Crónicas levantiscas
Juan M. Marqués Perales
Que hablen los otros, qué error
Junto a los contenedores de mi calle, una inscripción grande y amarilla pide no abandonar las bolsas en el suelo. "¿Y qué hago ahora con ellas?", se pregunta el vecino que camina entre cascos desparramados. "Parece esto el Testaccio romano, pero de botellines", comento ensimismada ante la montaña de cristales. En demasiadas ocasiones, es físicamente imposible que los vecinos de Sevilla puedan dejar los residuos dentro de los contenedores por el sencillo motivo de que están colmados. Como la derrota definitiva del antihéroe de barrio es regresar a casa con la bolsa (corren malos tiempos para la épica), hay quienes optan por dejarlas en el suelo. Lo suyo sería que Lipasam, que conoce mejor que cualquiera de nosotros los días punta del detritus, reforzara el servicio por el que los vecinos pagamos religiosamente una buena cantidad al año.
Pero hoy no me pregunto, no sólo, sobre las deficiencias del servicio de limpieza y recogida de basuras, en eso Beltrán Pérez está encima; éste es un asunto donde vemos a menudo al portavoz popular escamondando una baldosa de Plaza Nueva o denunciando el patinaje sobre naranjas podridas que hemos padecido hasta hace poco. Hoy me pregunto por las gentes que habitamos Sevilla. ¿Evitamos ensuciar, o seguimos maltratando nuestras calles, plazas y jardines?
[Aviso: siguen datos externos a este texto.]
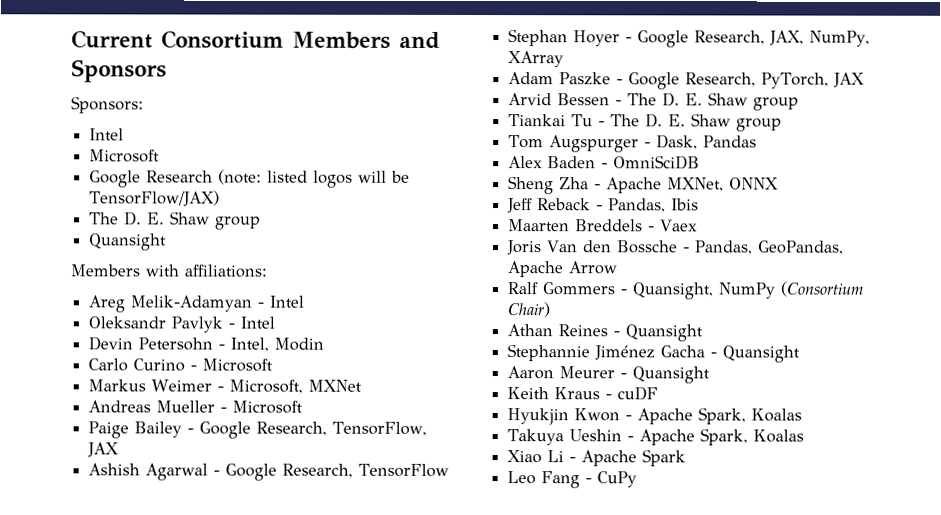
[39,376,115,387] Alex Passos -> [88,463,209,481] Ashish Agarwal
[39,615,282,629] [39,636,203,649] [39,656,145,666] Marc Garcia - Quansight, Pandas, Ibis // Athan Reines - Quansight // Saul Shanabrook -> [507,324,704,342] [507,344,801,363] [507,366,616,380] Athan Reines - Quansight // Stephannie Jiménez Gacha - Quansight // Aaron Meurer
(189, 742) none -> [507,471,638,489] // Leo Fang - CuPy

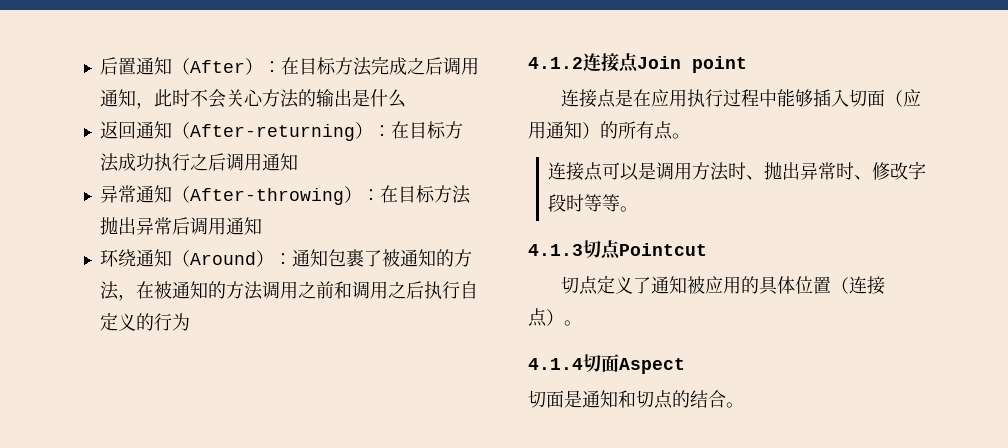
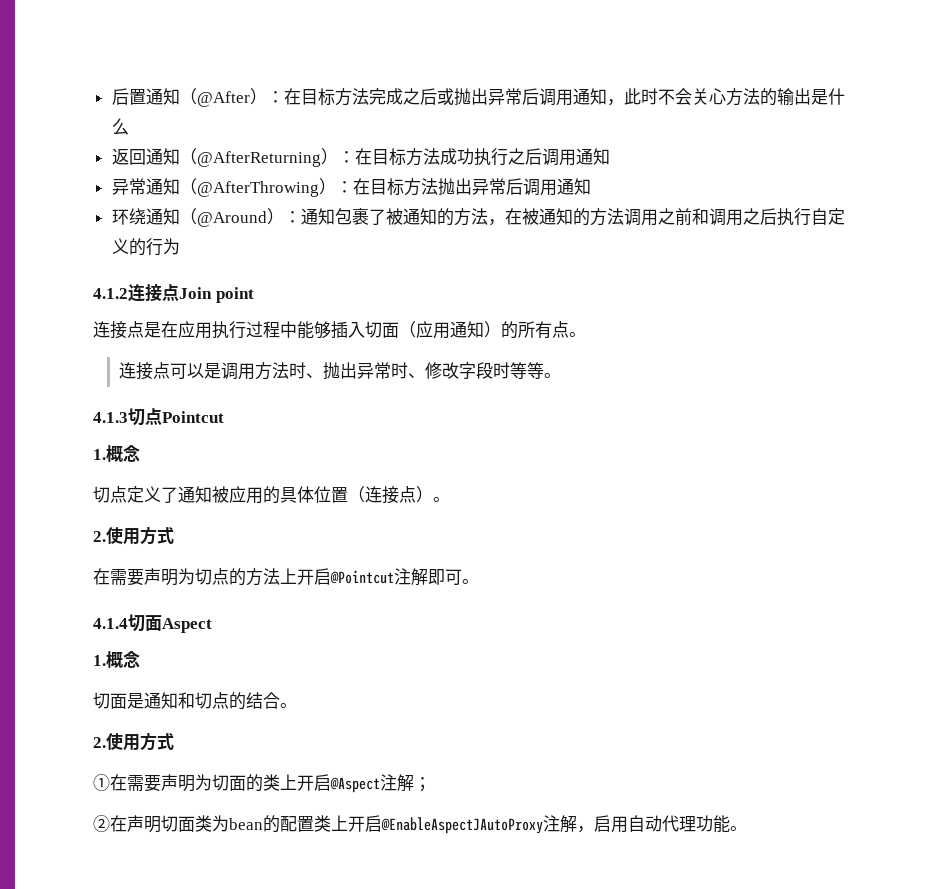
[189,60,245,73] After -> [196,91,250,107] @After
(443, 66) none -> [436,88,539,105] 或抛出异常后
[189,124,355,141] After-returning -> [196,151,321,167] @AfterReturning
[189,188,344,205] After-throwing -> [196,181,319,197] @AfterThrowing
[189,252,256,265] Around -> [196,211,267,227] @Around
(707, 249) none -> [93,445,140,462] // 1.概念
(582, 323) none -> [93,526,174,545] [93,568,479,586] // 2.使用方式 // 在需要声明为切点的方法上开启@Pointcut注解即可。
(685, 366) none -> [93,651,140,668] // 1.概念
(744, 405) none -> [93,732,174,751] [93,774,431,793] [93,815,747,834] // 2.使用方式 // ①在需要声明为切面的类上开启@Aspect注解； // ②在声明切面类为bean的配置类上开启@EnableAspectJAutoProxy注解，启用自动代理功能。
La respuesta a esta pregunta se me presentó ante los ojos el pasado 1 de marzo, día festivo tras un festivo cuando salí al Parque de los Príncipes para mirar los primeros brotes en los naranjos y la flor de los almendros. Imposible: botellas, vasos de plástico, papeles y bolsas de basura colapsando las papeleras lo inundaban todo. "Peor está el Parque de María Luisa", me informó un chico que se había hecho hueco entre las colillas y los envoltorios para marcarse unas flexiones. Por desgracia, no luce tanto el trabajo que se toma quien recoge los excrementos de su perro, y a continuación echa agua con jabón en la acera, que el regalazo que nos deja a los viandantes quien abandona en mitad de la calle lo que su mascota haya necesitado sacar de las tripas. En este sentido, el civismo va por zonas: las menos transitadas están llenas de mojones. Quizá sólo somos civilizados y pulcros cuando nadie nos ve. Ítem, estoy segura de que usted también, en algún momento, ha tenido que esquivar el gargajo del señor que se cree con el derecho de dispararlo contra el pavimento cuando le venga en gana. Estos gestos continúan haciendo sucia la Sevilla que huele a algo más que a azahar y al zotal de ese camión de la lluvia que riega el centro a las deshoras y que hace demasiado tiempo que no me acompaña, con sus escobillas y sonidos neumáticos, de vuelta a casa. Nos hace falta algo más que la campaña publicitaria de Lipasam para concienciarnos de que, quien ama su ciudad, la cuida en público y también cuando nadie nos ve.